How (and where) is the journalistic sense of "title" defined?

To me, a non-journalist, a title is a title.


This capitalization is automatic by the HN software and happens when you do the submission. You can edit the submission afterwards and it won't do it automatic anymore, but still does it the first time.


Honest question: Is this a joke?

I only ask because the article is about people making poor choices because they're bombarded with too many things that they have to make choices about. Then you show up and say, "Hey, we need everyone to think more carefully about their choice of capitalization strategy for titles."

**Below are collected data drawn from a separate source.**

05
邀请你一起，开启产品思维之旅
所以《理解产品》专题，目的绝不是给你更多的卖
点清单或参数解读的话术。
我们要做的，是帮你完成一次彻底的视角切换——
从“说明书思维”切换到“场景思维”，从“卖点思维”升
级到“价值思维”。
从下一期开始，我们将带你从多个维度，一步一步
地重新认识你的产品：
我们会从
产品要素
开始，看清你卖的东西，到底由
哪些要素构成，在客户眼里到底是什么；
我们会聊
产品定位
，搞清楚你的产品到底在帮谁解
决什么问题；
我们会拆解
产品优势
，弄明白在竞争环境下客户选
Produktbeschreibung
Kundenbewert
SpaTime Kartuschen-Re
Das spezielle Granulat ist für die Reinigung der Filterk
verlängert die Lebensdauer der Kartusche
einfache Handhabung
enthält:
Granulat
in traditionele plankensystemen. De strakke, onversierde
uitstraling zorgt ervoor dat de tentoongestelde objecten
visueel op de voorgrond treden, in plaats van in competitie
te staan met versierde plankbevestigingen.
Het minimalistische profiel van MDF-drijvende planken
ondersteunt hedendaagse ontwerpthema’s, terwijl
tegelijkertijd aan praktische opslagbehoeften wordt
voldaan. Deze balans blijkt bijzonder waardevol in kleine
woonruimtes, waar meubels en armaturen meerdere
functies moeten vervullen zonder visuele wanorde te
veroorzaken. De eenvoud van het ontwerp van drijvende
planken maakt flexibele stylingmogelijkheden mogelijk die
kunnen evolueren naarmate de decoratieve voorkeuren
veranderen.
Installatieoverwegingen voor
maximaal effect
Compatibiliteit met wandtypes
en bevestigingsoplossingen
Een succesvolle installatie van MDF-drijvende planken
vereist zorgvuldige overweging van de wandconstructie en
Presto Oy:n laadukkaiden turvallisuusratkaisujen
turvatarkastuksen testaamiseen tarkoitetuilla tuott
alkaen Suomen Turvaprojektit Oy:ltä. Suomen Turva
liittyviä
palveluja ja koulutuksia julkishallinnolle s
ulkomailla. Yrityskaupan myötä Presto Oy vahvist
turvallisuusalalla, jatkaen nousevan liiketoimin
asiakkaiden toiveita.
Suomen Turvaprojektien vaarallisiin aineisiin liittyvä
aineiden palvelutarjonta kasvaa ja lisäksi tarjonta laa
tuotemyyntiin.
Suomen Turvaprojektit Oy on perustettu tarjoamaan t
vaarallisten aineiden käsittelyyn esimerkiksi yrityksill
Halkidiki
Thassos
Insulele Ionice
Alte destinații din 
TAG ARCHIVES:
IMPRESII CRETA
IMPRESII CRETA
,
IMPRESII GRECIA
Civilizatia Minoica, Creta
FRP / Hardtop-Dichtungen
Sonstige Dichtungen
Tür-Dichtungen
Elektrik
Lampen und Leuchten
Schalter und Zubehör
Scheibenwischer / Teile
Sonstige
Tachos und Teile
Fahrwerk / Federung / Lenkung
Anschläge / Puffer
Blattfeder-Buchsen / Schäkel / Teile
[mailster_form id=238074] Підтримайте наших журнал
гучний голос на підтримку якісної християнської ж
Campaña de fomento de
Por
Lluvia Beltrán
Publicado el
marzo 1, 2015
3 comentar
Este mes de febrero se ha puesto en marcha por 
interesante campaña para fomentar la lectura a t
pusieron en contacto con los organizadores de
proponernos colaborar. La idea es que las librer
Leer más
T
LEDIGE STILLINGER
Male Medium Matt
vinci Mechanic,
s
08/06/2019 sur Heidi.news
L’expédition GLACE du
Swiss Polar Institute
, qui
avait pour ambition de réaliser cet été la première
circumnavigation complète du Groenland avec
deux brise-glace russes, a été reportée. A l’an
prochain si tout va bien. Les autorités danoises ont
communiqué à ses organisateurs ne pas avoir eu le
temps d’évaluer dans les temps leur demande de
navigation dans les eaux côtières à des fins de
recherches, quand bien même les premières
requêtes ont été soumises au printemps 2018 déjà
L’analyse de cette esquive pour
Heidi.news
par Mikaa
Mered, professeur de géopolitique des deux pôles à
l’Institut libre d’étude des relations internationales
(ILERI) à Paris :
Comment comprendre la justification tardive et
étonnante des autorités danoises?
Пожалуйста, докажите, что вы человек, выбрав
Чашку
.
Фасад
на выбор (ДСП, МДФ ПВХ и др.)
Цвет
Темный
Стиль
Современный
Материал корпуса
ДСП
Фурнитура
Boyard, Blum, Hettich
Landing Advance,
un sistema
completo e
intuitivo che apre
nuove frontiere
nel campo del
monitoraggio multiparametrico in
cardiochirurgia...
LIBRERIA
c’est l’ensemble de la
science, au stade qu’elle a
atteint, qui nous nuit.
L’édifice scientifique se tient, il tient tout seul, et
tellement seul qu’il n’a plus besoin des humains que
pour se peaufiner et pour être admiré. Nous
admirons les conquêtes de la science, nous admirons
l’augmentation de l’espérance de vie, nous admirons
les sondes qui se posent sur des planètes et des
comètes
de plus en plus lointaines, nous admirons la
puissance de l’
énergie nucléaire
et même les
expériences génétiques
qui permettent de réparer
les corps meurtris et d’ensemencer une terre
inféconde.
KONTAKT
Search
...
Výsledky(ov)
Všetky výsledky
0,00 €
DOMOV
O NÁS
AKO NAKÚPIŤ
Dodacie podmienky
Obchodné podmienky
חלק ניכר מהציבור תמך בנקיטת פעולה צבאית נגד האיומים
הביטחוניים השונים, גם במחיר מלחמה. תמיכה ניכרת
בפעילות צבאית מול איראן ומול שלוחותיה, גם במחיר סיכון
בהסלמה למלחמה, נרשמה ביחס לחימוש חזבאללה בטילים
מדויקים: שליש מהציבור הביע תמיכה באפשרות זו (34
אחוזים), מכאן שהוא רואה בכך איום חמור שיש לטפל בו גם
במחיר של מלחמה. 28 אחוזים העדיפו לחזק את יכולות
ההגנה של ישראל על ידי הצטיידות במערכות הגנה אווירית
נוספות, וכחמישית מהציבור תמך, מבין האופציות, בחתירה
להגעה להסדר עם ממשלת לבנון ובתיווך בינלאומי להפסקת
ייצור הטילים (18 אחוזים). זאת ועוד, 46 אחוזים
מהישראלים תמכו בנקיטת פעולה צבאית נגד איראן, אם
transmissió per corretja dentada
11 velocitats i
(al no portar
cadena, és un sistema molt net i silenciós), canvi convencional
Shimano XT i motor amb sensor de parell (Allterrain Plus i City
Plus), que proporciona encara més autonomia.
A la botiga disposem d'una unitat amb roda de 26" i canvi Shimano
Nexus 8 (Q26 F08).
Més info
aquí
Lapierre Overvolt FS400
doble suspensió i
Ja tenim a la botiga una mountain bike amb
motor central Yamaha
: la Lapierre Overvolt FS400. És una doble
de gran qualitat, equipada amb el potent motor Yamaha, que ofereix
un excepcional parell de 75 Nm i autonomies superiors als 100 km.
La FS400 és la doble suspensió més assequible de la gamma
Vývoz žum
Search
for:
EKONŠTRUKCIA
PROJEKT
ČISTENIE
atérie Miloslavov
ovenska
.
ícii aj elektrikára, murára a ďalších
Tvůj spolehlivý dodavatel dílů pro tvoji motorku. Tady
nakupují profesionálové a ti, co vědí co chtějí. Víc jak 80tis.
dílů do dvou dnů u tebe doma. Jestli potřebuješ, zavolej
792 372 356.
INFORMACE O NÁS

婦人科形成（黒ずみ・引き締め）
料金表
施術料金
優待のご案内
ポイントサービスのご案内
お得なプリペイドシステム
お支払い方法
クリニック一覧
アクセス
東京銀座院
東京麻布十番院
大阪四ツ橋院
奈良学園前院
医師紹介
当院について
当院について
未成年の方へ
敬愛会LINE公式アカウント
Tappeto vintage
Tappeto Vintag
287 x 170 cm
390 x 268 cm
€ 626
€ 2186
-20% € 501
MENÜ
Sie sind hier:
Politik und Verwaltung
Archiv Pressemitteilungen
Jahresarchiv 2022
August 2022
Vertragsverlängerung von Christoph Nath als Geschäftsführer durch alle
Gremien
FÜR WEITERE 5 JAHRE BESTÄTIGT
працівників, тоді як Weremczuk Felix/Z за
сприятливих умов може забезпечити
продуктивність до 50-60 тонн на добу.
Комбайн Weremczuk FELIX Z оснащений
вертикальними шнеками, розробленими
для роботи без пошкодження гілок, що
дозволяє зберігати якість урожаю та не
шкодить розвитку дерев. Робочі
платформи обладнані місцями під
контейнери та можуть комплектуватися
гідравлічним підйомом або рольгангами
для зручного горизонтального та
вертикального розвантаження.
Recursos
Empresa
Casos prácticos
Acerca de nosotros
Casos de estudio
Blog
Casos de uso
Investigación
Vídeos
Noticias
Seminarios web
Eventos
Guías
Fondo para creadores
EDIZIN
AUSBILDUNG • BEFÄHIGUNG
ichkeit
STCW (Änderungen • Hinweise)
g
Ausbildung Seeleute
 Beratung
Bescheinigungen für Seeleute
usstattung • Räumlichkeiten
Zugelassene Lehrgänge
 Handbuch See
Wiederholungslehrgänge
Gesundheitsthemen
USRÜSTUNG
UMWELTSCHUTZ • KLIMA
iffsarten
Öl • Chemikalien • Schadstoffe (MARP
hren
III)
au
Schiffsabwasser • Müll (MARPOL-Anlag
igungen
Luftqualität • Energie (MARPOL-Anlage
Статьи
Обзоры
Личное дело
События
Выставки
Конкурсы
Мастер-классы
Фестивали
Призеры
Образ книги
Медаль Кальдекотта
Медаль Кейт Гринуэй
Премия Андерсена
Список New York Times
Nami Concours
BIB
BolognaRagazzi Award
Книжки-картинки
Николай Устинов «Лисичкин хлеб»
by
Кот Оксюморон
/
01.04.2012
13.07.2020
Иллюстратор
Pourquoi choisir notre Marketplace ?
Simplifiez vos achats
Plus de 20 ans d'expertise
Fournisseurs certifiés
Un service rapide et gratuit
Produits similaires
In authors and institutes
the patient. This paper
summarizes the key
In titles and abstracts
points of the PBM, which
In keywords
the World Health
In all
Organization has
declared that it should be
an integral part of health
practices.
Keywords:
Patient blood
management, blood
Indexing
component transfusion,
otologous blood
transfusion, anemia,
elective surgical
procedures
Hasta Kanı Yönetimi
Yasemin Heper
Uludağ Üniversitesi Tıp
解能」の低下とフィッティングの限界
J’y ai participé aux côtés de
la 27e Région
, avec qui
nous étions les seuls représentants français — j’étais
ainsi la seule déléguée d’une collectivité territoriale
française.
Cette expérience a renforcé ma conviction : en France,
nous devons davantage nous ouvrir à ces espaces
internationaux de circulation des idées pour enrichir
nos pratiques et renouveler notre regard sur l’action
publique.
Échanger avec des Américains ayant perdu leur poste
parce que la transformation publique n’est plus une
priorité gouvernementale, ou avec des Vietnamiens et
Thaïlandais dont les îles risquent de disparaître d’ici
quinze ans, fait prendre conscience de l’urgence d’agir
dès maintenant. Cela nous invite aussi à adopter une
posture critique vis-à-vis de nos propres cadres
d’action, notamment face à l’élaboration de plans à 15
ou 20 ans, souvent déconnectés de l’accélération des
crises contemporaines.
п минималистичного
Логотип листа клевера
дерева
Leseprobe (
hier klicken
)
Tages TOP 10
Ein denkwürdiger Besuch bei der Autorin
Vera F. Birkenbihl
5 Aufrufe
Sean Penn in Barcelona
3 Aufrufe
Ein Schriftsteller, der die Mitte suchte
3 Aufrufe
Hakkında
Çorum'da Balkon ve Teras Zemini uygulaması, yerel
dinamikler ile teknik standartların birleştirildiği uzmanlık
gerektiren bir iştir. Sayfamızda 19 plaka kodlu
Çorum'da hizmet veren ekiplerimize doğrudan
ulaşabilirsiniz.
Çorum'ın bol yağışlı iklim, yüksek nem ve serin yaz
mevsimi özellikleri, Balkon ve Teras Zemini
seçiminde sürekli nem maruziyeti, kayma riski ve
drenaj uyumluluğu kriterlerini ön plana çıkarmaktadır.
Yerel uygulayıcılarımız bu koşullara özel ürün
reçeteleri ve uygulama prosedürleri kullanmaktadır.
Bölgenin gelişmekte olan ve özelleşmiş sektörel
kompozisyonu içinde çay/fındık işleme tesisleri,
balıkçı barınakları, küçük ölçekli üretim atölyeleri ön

Additionally, out of curiosity, did the difference in font also bother you? I couldn't help but notice that the lower case 'g' in "Fatigue" that HN uses is different than the lower case 'g' that wikipedia uses. If we used a font that makes the first letter in a word that is supposed to be lower case appear upper case (but technically still be lower case if you looked at the ascii code), would this solve your concern about the issue?


https://news.ycombinator.com/newsguidelines.html

"[...] Otherwise please use the original title, unless it is misleading or linkbait; don't editorialize."

Also if you look at the title tracker (found here https://news.ycombinator.com/item?id=21617016) you can see previous capitalization changes.


[flagged]


This ad hominem caused me to instinctively upvote the parent.


Quick guide for the confused:

- Please don't be a jerk: valid rhetorical move intended to influence tone.

- Only a jerk would think that: ad hominem fallacy.

- You're a jerk! Insult. Poor rhetoric (usually), but not ad hominem, which conflates the person with the argument.